Count the lines in the entries below that contain the string "records". Reply with the number only.

[START]

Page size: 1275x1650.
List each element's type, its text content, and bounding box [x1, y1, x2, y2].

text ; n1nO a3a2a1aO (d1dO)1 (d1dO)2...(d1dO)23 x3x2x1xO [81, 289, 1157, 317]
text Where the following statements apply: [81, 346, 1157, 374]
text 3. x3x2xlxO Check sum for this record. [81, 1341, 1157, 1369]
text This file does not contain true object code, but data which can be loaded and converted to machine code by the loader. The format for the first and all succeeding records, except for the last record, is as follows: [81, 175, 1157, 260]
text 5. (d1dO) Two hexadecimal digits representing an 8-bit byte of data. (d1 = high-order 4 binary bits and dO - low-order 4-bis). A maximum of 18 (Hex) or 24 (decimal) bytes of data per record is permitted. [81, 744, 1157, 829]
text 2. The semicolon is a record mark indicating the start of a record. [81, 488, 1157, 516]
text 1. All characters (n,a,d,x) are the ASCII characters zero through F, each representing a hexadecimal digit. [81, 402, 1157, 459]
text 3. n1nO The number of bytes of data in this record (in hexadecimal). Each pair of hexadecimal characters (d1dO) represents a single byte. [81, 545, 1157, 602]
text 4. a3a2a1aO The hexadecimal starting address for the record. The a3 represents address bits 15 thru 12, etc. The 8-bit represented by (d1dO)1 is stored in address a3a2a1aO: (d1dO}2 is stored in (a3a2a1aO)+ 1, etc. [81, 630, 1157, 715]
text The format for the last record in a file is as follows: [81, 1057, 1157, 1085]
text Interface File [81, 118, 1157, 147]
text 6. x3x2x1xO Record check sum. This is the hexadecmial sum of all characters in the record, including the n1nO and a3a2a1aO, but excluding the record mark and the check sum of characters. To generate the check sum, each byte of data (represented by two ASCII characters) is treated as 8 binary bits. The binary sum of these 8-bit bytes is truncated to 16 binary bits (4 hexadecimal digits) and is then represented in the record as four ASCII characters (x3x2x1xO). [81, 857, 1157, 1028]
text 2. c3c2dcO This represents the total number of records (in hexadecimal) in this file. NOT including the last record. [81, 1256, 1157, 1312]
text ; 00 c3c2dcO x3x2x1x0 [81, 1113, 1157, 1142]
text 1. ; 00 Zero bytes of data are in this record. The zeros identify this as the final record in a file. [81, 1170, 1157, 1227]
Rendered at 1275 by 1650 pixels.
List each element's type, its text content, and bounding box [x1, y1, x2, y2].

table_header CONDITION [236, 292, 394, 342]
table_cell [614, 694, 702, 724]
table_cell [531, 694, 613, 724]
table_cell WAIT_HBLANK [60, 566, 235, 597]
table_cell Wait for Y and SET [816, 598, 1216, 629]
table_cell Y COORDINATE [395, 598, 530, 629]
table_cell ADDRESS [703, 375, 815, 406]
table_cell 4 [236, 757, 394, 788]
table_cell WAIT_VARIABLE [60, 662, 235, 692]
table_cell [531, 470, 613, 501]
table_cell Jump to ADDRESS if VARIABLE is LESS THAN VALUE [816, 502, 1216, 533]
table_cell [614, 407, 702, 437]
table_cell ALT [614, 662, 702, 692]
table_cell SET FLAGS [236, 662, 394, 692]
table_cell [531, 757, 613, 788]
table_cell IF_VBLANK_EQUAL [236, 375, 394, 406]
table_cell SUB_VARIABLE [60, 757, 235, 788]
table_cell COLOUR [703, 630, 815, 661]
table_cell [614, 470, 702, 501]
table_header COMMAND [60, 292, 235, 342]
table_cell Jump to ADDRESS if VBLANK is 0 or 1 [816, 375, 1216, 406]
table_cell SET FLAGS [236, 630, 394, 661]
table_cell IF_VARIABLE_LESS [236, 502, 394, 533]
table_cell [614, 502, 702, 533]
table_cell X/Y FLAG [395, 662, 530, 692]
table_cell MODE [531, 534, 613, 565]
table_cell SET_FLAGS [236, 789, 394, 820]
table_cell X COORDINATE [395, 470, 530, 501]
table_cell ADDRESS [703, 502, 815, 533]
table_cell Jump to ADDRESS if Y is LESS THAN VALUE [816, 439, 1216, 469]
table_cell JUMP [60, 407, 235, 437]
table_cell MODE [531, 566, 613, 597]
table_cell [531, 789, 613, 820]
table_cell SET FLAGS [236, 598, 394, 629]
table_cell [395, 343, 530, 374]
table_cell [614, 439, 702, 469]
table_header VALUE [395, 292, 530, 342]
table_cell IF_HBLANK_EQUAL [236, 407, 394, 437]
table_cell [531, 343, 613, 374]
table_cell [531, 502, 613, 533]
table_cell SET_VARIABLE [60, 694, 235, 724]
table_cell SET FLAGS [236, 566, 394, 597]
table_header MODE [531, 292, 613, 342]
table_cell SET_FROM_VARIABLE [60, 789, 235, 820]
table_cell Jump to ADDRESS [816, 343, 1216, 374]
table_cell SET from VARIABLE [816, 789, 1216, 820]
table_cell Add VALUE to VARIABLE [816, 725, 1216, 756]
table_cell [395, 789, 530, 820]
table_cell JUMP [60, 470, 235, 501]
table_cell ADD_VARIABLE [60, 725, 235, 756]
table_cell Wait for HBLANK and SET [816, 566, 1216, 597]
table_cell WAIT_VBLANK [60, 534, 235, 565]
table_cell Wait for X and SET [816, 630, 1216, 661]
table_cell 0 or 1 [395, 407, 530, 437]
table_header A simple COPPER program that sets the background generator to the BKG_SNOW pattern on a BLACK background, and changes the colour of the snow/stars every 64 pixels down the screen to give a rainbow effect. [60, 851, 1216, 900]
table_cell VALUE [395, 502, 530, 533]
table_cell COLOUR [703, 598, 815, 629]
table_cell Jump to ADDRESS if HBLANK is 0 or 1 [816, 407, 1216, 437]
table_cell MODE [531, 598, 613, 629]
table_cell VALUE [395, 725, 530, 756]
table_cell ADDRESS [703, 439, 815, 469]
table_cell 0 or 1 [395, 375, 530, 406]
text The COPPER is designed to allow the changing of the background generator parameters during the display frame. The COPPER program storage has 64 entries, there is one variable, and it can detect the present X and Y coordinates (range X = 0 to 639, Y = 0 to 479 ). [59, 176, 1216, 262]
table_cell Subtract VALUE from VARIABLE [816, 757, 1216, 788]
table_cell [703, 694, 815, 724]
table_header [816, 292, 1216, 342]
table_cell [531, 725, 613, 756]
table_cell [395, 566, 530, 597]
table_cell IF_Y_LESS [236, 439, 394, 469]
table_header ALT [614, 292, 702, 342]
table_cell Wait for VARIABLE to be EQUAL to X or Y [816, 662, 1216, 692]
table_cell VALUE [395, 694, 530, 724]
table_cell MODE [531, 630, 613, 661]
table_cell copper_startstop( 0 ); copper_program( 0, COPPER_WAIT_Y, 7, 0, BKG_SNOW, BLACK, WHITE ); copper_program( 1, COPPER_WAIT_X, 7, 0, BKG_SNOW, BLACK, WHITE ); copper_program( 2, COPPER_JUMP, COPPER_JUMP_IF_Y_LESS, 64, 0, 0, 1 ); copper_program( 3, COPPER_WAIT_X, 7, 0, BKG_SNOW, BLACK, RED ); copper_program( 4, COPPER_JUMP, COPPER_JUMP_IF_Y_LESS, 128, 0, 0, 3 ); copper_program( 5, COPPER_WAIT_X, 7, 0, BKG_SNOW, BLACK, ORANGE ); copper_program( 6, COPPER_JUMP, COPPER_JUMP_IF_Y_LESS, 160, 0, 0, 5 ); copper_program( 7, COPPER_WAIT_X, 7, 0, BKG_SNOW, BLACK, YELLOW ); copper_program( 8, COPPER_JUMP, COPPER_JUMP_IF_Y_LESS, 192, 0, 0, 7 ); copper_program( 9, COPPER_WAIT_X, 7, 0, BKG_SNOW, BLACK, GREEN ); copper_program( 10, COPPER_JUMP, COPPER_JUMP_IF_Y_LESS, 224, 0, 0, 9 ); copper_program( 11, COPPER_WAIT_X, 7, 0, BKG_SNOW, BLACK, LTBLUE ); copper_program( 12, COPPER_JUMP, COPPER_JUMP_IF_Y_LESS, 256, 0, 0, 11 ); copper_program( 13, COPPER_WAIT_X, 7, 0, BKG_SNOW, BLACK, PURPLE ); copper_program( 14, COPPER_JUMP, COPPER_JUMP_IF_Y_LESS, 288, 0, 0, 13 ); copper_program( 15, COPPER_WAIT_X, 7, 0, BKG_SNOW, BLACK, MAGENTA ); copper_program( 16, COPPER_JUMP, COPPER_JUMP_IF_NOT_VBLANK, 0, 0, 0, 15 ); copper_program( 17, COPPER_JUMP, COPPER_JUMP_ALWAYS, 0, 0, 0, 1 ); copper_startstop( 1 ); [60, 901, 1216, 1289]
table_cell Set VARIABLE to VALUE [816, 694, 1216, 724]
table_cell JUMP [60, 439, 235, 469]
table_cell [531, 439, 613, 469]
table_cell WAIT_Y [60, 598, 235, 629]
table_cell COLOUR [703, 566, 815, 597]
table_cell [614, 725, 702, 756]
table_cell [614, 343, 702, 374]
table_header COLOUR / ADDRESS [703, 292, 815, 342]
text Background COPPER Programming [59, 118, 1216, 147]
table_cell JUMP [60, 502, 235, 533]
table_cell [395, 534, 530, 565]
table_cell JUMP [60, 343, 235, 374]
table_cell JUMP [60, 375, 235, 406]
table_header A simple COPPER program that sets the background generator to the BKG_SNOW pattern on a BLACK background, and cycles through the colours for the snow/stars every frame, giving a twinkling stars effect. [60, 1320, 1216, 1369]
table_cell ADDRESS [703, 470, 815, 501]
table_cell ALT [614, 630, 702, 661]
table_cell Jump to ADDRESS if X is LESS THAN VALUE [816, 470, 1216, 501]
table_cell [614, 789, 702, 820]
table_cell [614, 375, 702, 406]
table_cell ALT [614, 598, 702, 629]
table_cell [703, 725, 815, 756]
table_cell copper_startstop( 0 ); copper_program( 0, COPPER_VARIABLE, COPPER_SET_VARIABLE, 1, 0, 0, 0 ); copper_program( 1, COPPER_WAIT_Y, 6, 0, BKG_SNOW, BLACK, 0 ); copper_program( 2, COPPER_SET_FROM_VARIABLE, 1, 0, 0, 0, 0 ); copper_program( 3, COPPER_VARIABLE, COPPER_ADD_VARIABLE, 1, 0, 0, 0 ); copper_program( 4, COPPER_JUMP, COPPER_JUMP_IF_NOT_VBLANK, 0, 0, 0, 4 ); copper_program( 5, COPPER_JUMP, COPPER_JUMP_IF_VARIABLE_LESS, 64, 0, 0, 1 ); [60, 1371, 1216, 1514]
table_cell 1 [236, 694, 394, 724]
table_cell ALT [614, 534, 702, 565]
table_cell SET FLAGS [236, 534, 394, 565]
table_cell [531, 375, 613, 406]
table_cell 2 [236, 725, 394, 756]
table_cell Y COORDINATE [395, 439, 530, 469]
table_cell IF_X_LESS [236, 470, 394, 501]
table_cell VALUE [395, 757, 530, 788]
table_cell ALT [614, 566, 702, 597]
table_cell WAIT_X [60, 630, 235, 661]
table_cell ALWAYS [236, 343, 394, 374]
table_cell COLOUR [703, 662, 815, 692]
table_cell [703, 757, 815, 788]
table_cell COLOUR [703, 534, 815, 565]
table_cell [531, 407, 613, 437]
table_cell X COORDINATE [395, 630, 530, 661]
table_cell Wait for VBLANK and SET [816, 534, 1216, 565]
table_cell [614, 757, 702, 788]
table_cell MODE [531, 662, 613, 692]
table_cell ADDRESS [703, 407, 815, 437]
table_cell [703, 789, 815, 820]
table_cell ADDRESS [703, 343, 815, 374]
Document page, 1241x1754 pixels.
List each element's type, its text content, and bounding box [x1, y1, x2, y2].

[END]

→ Exercise response: 2